▶ **JOB**
Set down each of the records below exactly as it reads. No pictures go into the copy.

▶ **INFORMATION**

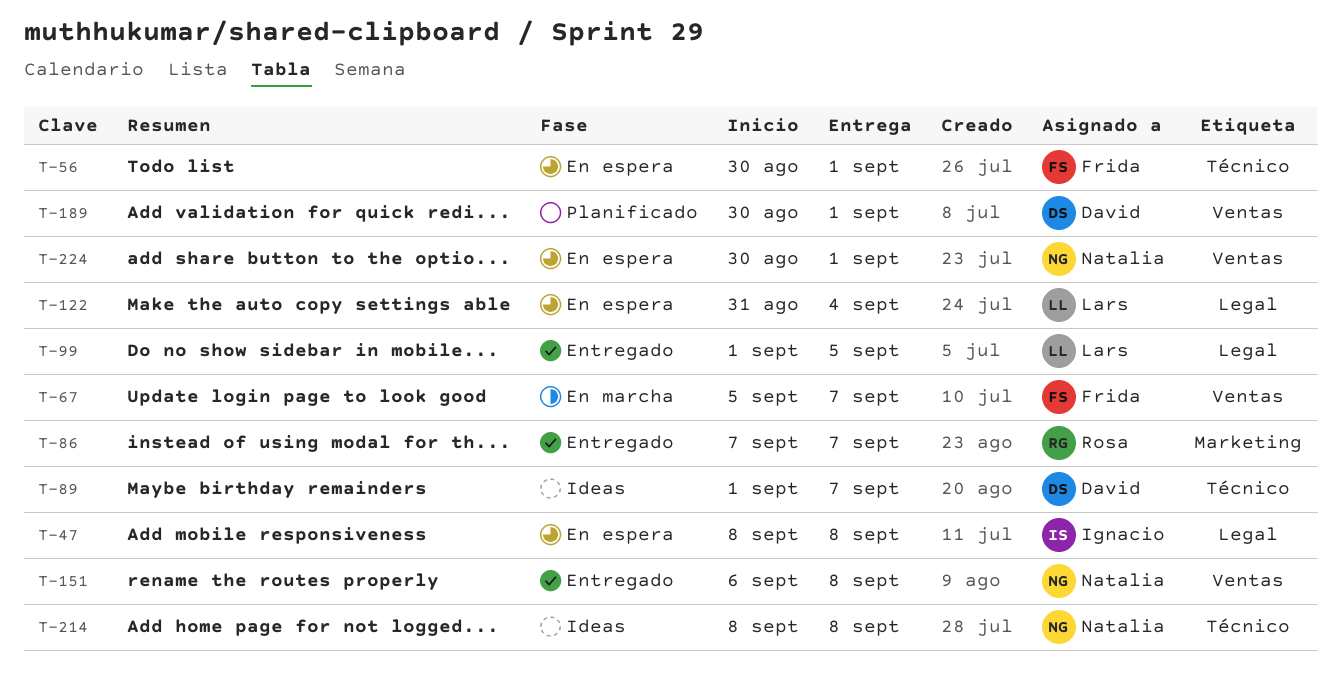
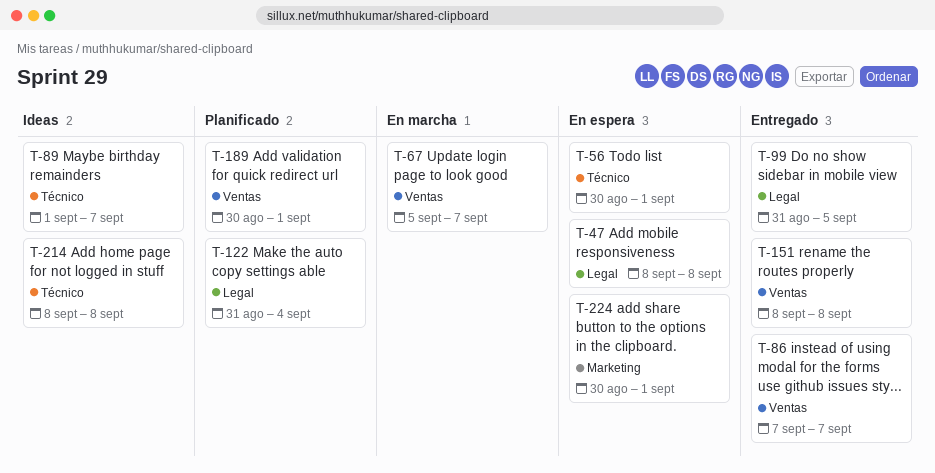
T-86, label: Marketing -> Ventas
T-99, start: Sep 1 -> Aug 31
T-122, status: En espera -> Planificado
T-151, start: Sep 6 -> Sep 8
T-224, label: Ventas -> Marketing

▶ **WRITTEN ANSWER**
T-86, label: Marketing -> Ventas
T-99, start: Sep 1 -> Aug 31
T-122, status: En espera -> Planificado
T-151, start: Sep 6 -> Sep 8
T-224, label: Ventas -> Marketing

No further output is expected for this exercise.